## Material for this exercise
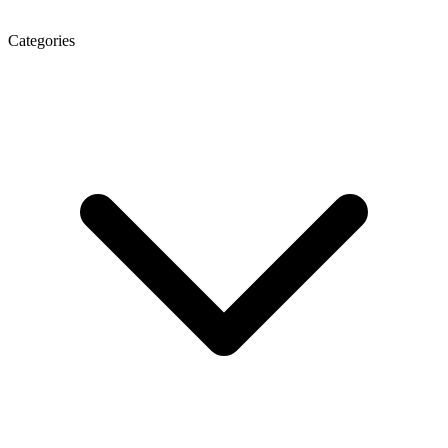
Categories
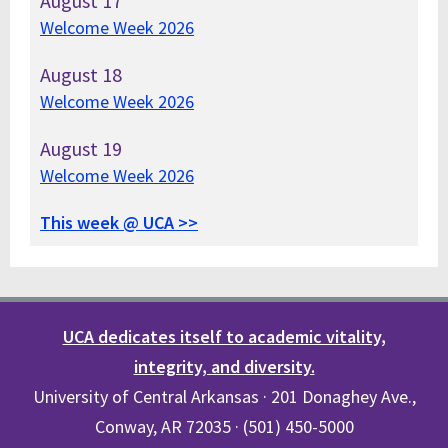
August
17
Welcome Week 2026
August
18
Welcome Week 2026
August
19
Welcome Week 2026
This week @ UCA >>
UCA dedicates itself to academic vitality,
integrity, and diversity.
University of Central Arkansas · 201 Donaghey Ave.,
Conway, AR 72035 · (501) 450-5000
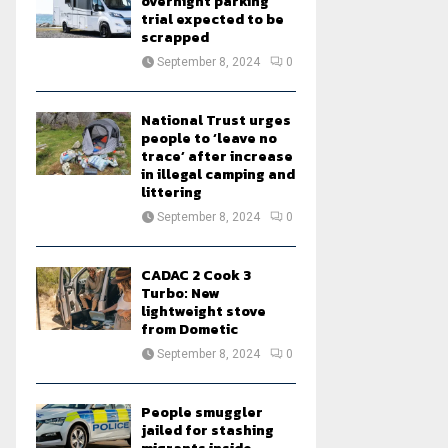
overnight parking
trial expected to be
scrapped
September 8, 2024
0
National Trust urges
people to ‘leave no
trace’ after increase
in illegal camping and
littering
September 8, 2024
0
CADAC 2 Cook 3
Turbo: New
lightweight stove
from Dometic
September 8, 2024
0
People smuggler
jailed for stashing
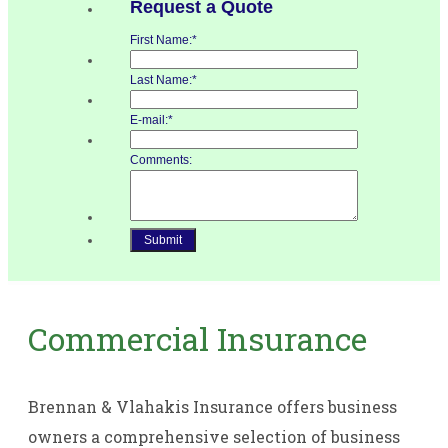
Commercial Insurance
Brennan & Vlahakis Insurance offers business
owners a comprehensive selection of business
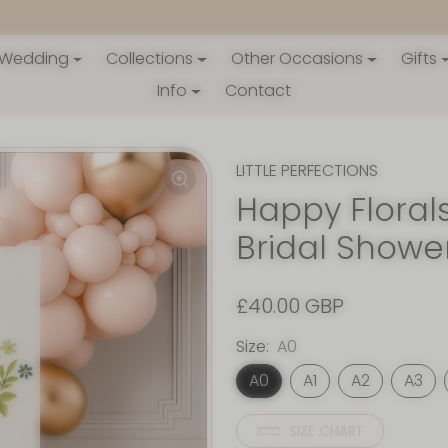
Wedding
Collections
Other Occasions
Gifts
Info
Contact
LITTLE PERFECTIONS
Happy Florals
Bridal Showe
£40.00 GBP
Size:
A0
A0
A1
A2
A3
SIZE CHART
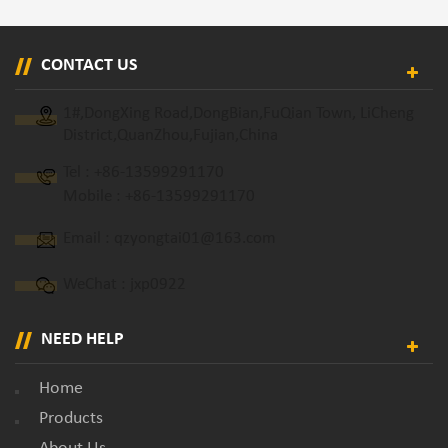
CONTACT US
1#,DongXing Road,DongBian,FuQian Town, LiCheng
District,QuanZhou,Fujian,China
Tel :
+86-13599291170
Mobile :
+86-13599291170
Email :
qzyongtai01@163.com
WeChat : jxp0922
NEED HELP
Home
Products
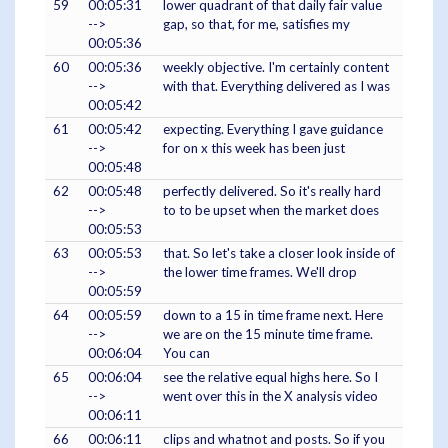
59
00:05:31
lower quadrant of that daily fair value
-->
gap, so that, for me, satisfies my
00:05:36
60
00:05:36
weekly objective. I'm certainly content
-->
with that. Everything delivered as I was
00:05:42
61
00:05:42
expecting. Everything I gave guidance
-->
for on x this week has been just
00:05:48
62
00:05:48
perfectly delivered. So it's really hard
-->
to to be upset when the market does
00:05:53
63
00:05:53
that. So let's take a closer look inside of
-->
the lower time frames. We'll drop
00:05:59
64
00:05:59
down to a 15 in time frame next. Here
-->
we are on the 15 minute time frame.
00:06:04
You can
65
00:06:04
see the relative equal highs here. So I
-->
went over this in the X analysis video
00:06:11
66
00:06:11
clips and whatnot and posts. So if you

## What to do
Only the records themselves, retyped exactly, belong in the answer; please leave all images behind.

## Answer section
Categories
August
17
Welcome Week 2026
August
18
Welcome Week 2026
August
19
Welcome Week 2026
This week @ UCA >>
UCA dedicates itself to academic vitality,
integrity, and diversity.
University of Central Arkansas · 201 Donaghey Ave.,
Conway, AR 72035 · (501) 450-5000
overnight parking
trial expected to be
scrapped
September 8, 2024
0
National Trust urges
people to ‘leave no
trace’ after increase
in illegal camping and
littering
September 8, 2024
0
CADAC 2 Cook 3
Turbo: New
lightweight stove
from Dometic
September 8, 2024
0
People smuggler
jailed for stashing
Commercial Insurance
Brennan & Vlahakis Insurance offers business
owners a comprehensive selection of business
Wedding
Collections
Other Occasions
Gifts
Info
Contact
LITTLE PERFECTIONS
Happy Florals
Bridal Showe
£40.00 GBP
Size:
A0
A0
A1
A2
A3
SIZE CHART
CONTACT US
1#,DongXing Road,DongBian,FuQian Town, LiCheng
District,QuanZhou,Fujian,China
Tel :
+86-13599291170
Mobile :
+86-13599291170
Email :
qzyongtai01@163.com
WeChat : jxp0922
NEED HELP
Home
Products
59
00:05:31
lower quadrant of that daily fair value
-->
gap, so that, for me, satisfies my
00:05:36
60
00:05:36
weekly objective. I'm certainly content
-->
with that. Everything delivered as I was
00:05:42
61
00:05:42
expecting. Everything I gave guidance
-->
for on x this week has been just
00:05:48
62
00:05:48
perfectly delivered. So it's really hard
-->
to to be upset when the market does
00:05:53
63
00:05:53
that. So let's take a closer look inside of
-->
the lower time frames. We'll drop
00:05:59
64
00:05:59
down to a 15 in time frame next. Here
-->
we are on the 15 minute time frame.
00:06:04
You can
65
00:06:04
see the relative equal highs here. So I
-->
went over this in the X analysis video
00:06:11
66
00:06:11
clips and whatnot and posts. So if you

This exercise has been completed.